WHAT THE TASK REQUIRES —
Transcribe the stretch of entries below from the line with "Figure 5. Scatterplot" through the line with "Figure 11. Elongation", exactly and with both ends included; leave out all other lines.

DATA FOR PROCESSING —
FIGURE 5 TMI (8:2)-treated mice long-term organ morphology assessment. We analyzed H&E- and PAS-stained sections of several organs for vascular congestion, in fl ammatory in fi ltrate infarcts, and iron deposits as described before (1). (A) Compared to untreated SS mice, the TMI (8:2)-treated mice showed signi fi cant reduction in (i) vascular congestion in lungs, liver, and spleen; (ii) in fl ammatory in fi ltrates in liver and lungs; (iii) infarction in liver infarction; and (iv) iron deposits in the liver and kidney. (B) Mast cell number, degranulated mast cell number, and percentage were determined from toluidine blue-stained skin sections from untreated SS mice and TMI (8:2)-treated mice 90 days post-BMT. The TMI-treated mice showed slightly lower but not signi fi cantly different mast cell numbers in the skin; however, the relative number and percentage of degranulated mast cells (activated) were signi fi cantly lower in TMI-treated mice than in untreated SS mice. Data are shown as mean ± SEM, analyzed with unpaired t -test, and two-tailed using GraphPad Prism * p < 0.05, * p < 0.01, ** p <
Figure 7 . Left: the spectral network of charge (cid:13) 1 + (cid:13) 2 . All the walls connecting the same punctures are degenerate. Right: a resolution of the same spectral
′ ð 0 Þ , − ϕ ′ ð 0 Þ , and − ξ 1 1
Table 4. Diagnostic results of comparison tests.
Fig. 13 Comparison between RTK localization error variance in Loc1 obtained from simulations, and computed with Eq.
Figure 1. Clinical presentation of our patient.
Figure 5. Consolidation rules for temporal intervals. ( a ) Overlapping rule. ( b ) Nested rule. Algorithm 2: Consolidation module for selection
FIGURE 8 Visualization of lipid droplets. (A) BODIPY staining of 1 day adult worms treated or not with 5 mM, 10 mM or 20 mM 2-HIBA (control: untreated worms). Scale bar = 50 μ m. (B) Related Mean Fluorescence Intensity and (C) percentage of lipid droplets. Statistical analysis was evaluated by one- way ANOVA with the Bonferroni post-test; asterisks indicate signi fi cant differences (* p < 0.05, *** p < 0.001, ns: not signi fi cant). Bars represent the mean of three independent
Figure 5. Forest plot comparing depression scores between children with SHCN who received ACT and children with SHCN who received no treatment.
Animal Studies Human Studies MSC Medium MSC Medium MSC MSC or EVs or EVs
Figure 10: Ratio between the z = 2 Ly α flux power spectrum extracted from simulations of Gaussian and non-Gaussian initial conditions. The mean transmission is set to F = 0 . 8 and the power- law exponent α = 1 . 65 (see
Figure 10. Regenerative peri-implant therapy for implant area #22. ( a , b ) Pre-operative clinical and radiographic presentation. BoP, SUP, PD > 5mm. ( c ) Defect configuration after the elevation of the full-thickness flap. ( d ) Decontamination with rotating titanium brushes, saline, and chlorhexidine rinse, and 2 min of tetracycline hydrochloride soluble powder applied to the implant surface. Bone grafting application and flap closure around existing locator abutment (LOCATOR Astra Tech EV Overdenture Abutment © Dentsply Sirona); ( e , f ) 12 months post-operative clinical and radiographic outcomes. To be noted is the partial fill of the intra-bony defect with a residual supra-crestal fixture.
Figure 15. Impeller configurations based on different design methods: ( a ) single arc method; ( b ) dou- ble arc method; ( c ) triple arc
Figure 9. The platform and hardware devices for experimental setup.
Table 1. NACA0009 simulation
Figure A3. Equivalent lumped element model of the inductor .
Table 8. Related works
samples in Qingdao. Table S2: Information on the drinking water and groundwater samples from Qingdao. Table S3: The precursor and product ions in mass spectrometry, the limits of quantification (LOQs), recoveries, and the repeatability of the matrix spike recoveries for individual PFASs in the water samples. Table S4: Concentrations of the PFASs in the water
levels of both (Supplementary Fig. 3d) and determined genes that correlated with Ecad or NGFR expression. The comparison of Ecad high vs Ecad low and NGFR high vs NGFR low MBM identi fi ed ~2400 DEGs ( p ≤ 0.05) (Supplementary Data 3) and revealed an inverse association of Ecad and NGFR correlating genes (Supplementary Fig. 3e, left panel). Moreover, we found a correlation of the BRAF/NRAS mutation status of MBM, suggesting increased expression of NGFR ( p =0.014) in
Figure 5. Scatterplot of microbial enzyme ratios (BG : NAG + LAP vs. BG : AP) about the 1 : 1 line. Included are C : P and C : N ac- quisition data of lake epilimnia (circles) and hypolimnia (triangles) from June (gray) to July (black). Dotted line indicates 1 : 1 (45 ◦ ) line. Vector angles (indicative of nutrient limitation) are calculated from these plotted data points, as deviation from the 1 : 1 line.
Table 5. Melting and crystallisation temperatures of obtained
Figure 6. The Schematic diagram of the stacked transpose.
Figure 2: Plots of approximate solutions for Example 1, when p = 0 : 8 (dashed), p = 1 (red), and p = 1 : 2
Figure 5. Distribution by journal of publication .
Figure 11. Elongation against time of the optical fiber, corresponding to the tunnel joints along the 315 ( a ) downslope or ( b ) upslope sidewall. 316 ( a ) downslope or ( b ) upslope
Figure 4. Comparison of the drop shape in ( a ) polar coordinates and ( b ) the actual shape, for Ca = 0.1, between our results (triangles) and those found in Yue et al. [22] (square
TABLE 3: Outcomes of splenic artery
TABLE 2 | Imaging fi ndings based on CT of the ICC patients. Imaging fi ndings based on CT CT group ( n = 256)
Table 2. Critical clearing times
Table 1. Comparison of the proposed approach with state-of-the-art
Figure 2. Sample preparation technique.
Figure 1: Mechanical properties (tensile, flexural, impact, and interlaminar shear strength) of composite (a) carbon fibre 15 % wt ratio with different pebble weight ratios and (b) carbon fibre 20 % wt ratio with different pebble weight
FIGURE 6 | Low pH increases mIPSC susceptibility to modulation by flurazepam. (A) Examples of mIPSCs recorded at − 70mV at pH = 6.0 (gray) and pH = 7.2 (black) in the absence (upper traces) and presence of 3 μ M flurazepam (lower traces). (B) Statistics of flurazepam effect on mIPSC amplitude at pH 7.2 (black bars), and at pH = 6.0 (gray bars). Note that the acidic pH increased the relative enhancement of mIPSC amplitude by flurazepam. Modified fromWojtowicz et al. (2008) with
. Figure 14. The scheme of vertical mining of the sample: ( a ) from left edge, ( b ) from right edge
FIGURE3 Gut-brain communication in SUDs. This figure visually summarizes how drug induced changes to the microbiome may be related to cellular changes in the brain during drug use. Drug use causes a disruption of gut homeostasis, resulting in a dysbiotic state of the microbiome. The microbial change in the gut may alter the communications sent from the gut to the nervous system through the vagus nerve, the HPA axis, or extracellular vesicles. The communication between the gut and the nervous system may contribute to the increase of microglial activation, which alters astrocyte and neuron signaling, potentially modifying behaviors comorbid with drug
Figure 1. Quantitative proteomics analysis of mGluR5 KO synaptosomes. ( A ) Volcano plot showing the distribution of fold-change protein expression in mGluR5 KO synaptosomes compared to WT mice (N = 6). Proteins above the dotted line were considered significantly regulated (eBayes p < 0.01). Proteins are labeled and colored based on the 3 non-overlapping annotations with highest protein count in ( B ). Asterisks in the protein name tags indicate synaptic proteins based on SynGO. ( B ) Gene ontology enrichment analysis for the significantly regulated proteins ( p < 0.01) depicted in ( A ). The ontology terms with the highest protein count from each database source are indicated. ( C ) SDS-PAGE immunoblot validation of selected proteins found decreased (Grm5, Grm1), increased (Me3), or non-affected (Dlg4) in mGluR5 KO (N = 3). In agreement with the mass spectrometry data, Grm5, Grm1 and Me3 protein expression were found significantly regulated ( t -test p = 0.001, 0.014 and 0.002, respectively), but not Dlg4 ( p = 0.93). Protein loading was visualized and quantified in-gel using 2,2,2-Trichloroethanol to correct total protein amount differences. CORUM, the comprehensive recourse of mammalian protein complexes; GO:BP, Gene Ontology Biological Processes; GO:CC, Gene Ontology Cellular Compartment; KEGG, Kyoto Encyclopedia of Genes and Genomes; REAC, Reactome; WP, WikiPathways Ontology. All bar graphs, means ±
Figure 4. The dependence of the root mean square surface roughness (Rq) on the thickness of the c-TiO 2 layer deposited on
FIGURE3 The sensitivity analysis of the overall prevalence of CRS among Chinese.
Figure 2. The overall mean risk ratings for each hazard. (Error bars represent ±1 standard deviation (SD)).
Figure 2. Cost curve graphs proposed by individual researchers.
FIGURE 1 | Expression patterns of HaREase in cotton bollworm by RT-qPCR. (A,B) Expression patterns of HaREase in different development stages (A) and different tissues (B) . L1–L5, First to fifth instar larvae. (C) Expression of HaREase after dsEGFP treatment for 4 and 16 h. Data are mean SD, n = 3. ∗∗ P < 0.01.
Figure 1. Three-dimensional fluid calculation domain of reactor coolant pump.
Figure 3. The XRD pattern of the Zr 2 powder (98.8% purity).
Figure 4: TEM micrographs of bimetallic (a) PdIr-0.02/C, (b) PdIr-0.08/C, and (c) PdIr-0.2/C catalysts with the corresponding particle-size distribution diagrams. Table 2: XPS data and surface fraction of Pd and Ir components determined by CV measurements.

SOLUTION TO THE PROBLEM —
Figure 5. Scatterplot of microbial enzyme ratios (BG : NAG + LAP vs. BG : AP) about the 1 : 1 line. Included are C : P and C : N ac- quisition data of lake epilimnia (circles) and hypolimnia (triangles) from June (gray) to July (black). Dotted line indicates 1 : 1 (45 ◦ ) line. Vector angles (indicative of nutrient limitation) are calculated from these plotted data points, as deviation from the 1 : 1 line.
Table 5. Melting and crystallisation temperatures of obtained
Figure 6. The Schematic diagram of the stacked transpose.
Figure 2: Plots of approximate solutions for Example 1, when p = 0 : 8 (dashed), p = 1 (red), and p = 1 : 2
Figure 5. Distribution by journal of publication .
Figure 11. Elongation against time of the optical fiber, corresponding to the tunnel joints along the 315 ( a ) downslope or ( b ) upslope sidewall. 316 ( a ) downslope or ( b ) upslope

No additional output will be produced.